Huperzine A potently suppressed absence-like seizures in GAERS, albeit with a shorter duration of action relative to ethosuximide, showing promise for clinical efficacy in GGE.
This study looked at how huperzine A affects seizures in rats with similar abnormal brain activity as seen in humans with absence epilepsy. Rats received different treatments, placebo (i.e., saline solution), huperzine A, and ethosuximide. Ethosuximide is considered a gold standard treatment for absence epilepsy. We recorded brain activity to measure seizures before and after each treatment. We found that huperzine A (3.0 mg/kg) reduced seizures soon after treatment, like ethosuximide. Both treatments appeared safe, causing only mild sleepiness. The study shows that huperzine A could be a good new treatment for a type of absence epilepsy.
我们评估了石杉碱甲在具有失神发作的斯特拉斯堡遗传性全面性癫痫大鼠(GAERS)模型中的治疗作用,这是一种遗传性全面性癫痫(GGE)。
成年雄性 GAERS(N=15)在接受研究药物前 10 天植入脑电图记录电极。每只动物接受以下六种治疗中的一种,作为单次腹腔内给药,间隔 7 天(随机顺序):石杉碱甲(0.3、1.0 或 3.0mg/kg)、两个时期的载体(0.9%生理盐水)或乙琥胺(100mg/kg)作为阳性对照。在每次治疗前后 24 小时内采集脑电图(EEG)并进行分析,以评估治疗后 90 分钟内的癫痫发作活动,包括 30 分钟间隔时间在 30、60 和 90 分钟。额外的分析使用 60 分钟间隔时间在 6、12 和 24 小时评估治疗后 24 小时期间的癫痫发作活动。还比较了每个给药治疗前后的累积 24 小时期。

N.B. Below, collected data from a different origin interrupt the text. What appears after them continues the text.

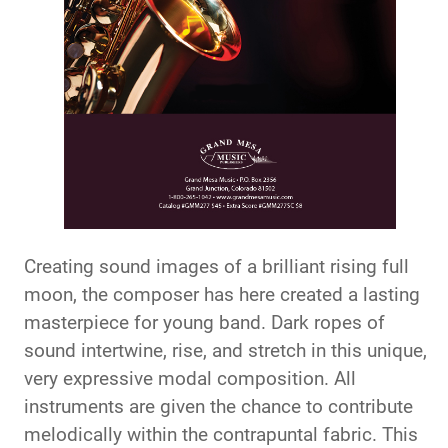
Creating sound images of a brilliant rising full
moon, the composer has here created a lasting
masterpiece for young band. Dark ropes of
sound intertwine, rise, and stretch in this unique,
very expressive modal composition. All
instruments are given the chance to contribute
melodically within the contrapuntal fabric. This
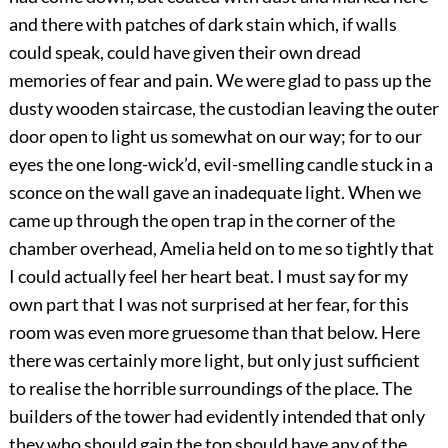
and there with patches of dark stain which, if walls
could speak, could have given their own dread
memories of fear and pain. We were glad to pass up the
dusty wooden staircase, the custodian leaving the outer
door open to light us somewhat on our way; for to our
eyes the one long-wick’d, evil-smelling candle stuck in a
sconce on the wall gave an inadequate light. When we
came up through the open trap in the corner of the
chamber overhead, Amelia held on to me so tightly that
I could actually feel her heart beat. I must say for my
own part that I was not surprised at her fear, for this
room was even more gruesome than that below. Here
there was certainly more light, but only just sufficient
to realise the horrible surroundings of the place. The
builders of the tower had evidently intended that only
they who should gain the top should have any of the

双向方差分析显示,在治疗后最初 90 分钟内(主要结果)的癫痫发作次数存在治疗差异[F=3.592,p<0.0001];Tukey 的事后分析显示,与载体相比,石杉碱甲(3.0mg/kg)在 30 分钟(p=0.02)和 60 分钟(p=0.001)间隔内显著减少了癫痫发作,乙琥胺在所有测量的时间间隔内均显著减少了癫痫发作,除了在 12 和 24 小时的 1 小时块内。石杉碱甲 3.0mg/kg 和乙琥胺在与治疗前基线相比的累积治疗后 24 小时期间显著减少了癫痫发作。虽然石杉碱甲 3.0mg/kg在任何时间点与乙琥胺均无显著差异,但该研究并非旨在评估非劣效性。石杉碱甲或乙琥胺治疗后唯一的不良事件是轻度、剂量依赖性镇静。
石杉碱甲在 GAERS 中有力地抑制了失神样癫痫发作,尽管其作用持续时间短于乙琥胺,但在 GGE 的临床疗效方面显示出了希望。